◆ INFORMATION SUPPLIED

----------------------------------------

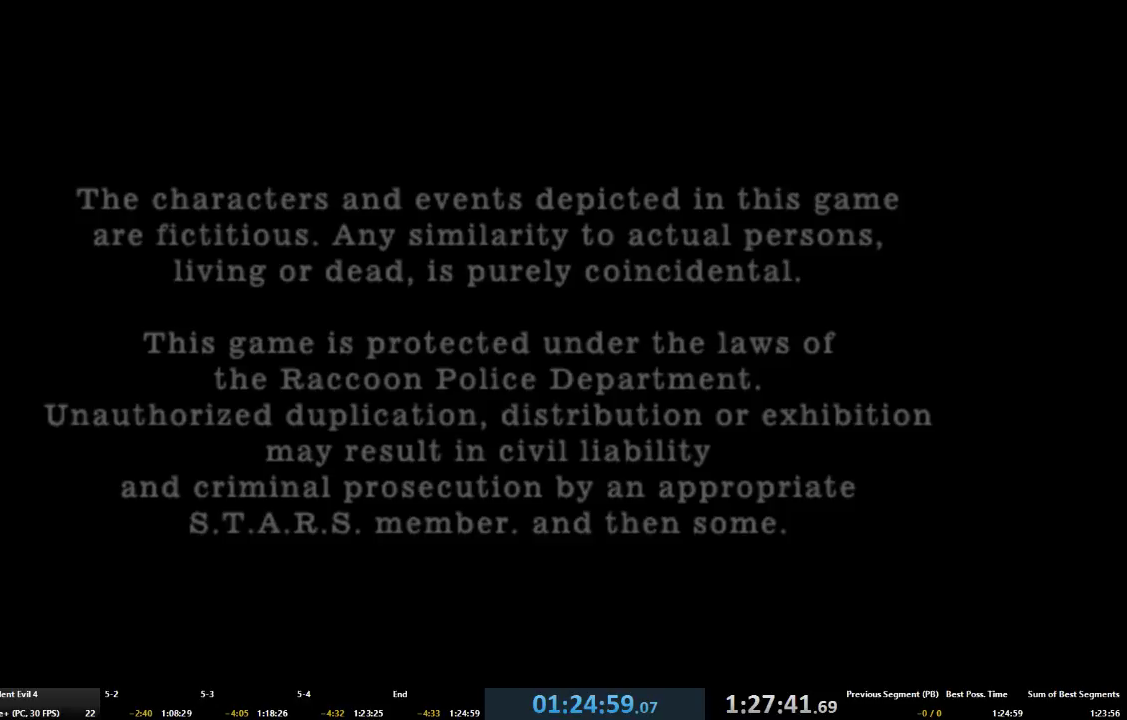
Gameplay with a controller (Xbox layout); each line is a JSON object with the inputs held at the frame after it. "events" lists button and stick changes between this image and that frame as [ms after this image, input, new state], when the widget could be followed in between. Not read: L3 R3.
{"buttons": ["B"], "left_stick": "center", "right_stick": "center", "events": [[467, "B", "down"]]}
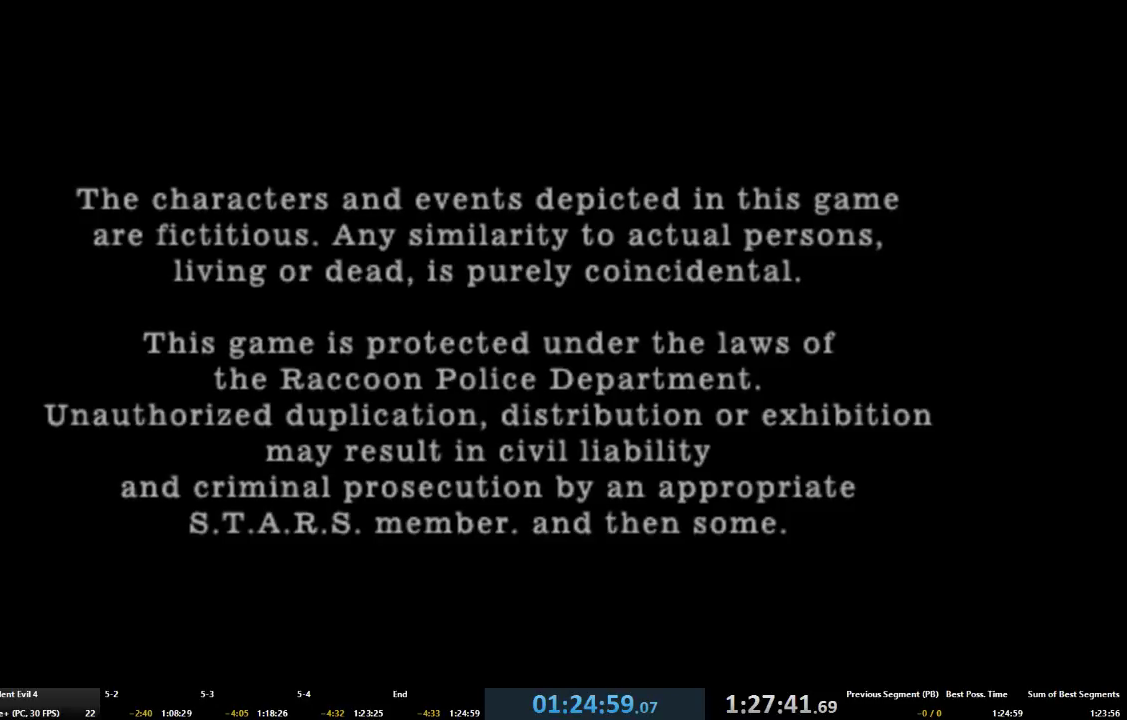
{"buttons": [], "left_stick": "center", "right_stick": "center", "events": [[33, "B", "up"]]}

----------------------------------------

◆ WHAT YOU ARE ASKED TO DO
Select every line in the material above where the string "center" occurs, and copy it.

◆ RESPONSE AREA
{"buttons": ["B"], "left_stick": "center", "right_stick": "center", "events": [[467, "B", "down"]]}
{"buttons": [], "left_stick": "center", "right_stick": "center", "events": [[33, "B", "up"]]}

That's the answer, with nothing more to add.